> _Brief_: Transcribe the records from the line containing "不動産投資物件を売却する場合、依頼する業" onward, up to and including the final line, exactly and without anything else.

════

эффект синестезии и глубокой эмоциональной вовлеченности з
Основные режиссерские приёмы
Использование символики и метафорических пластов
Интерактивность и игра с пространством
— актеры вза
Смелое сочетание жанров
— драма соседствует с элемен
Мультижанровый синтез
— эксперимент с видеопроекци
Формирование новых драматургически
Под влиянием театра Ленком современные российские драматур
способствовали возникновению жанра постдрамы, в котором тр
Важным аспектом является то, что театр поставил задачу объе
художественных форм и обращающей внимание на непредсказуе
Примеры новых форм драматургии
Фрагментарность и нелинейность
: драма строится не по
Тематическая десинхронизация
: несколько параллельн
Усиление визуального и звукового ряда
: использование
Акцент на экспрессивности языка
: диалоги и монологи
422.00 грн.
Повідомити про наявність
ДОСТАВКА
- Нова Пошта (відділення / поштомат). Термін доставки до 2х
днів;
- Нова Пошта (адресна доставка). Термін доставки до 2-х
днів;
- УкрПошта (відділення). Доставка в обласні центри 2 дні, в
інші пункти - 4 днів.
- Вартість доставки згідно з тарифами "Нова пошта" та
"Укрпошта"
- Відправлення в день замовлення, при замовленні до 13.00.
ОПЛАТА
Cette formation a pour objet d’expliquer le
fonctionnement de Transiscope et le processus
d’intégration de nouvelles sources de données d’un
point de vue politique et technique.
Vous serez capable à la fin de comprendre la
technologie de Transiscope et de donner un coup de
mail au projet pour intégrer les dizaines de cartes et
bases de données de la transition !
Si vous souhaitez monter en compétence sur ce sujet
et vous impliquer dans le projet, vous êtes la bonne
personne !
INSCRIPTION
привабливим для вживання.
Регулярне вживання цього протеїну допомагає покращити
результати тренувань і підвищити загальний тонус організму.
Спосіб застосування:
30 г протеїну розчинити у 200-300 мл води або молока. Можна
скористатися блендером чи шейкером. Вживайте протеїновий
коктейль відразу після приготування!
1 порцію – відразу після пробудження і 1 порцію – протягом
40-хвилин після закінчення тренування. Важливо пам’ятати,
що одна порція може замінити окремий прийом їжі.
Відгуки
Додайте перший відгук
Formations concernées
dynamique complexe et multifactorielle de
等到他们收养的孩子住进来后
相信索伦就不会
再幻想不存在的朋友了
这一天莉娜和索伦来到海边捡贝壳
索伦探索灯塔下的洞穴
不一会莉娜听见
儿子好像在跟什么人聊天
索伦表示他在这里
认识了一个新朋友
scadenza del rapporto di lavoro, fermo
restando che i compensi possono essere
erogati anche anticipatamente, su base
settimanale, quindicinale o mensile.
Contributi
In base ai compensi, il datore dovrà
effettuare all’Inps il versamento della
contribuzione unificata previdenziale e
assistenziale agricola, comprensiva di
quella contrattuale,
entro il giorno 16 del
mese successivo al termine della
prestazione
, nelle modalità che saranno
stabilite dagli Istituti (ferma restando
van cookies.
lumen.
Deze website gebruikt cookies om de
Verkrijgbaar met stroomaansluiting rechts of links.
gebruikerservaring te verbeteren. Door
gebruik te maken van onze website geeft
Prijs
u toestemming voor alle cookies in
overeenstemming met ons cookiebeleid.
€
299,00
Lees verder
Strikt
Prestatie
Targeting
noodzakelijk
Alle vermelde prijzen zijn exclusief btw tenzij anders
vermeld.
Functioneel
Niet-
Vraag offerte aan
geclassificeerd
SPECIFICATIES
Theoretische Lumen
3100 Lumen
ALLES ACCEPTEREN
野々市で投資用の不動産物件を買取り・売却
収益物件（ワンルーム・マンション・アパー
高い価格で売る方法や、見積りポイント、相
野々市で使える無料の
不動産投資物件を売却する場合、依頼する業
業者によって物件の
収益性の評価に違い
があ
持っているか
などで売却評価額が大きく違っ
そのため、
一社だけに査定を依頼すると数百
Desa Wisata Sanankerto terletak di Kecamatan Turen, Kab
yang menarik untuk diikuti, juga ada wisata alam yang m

════

> _Response to the task_:
不動産投資物件を売却する場合、依頼する業
業者によって物件の
収益性の評価に違い
があ
持っているか
などで売却評価額が大きく違っ
そのため、
一社だけに査定を依頼すると数百
Desa Wisata Sanankerto terletak di Kecamatan Turen, Kab
yang menarik untuk diikuti, juga ada wisata alam yang m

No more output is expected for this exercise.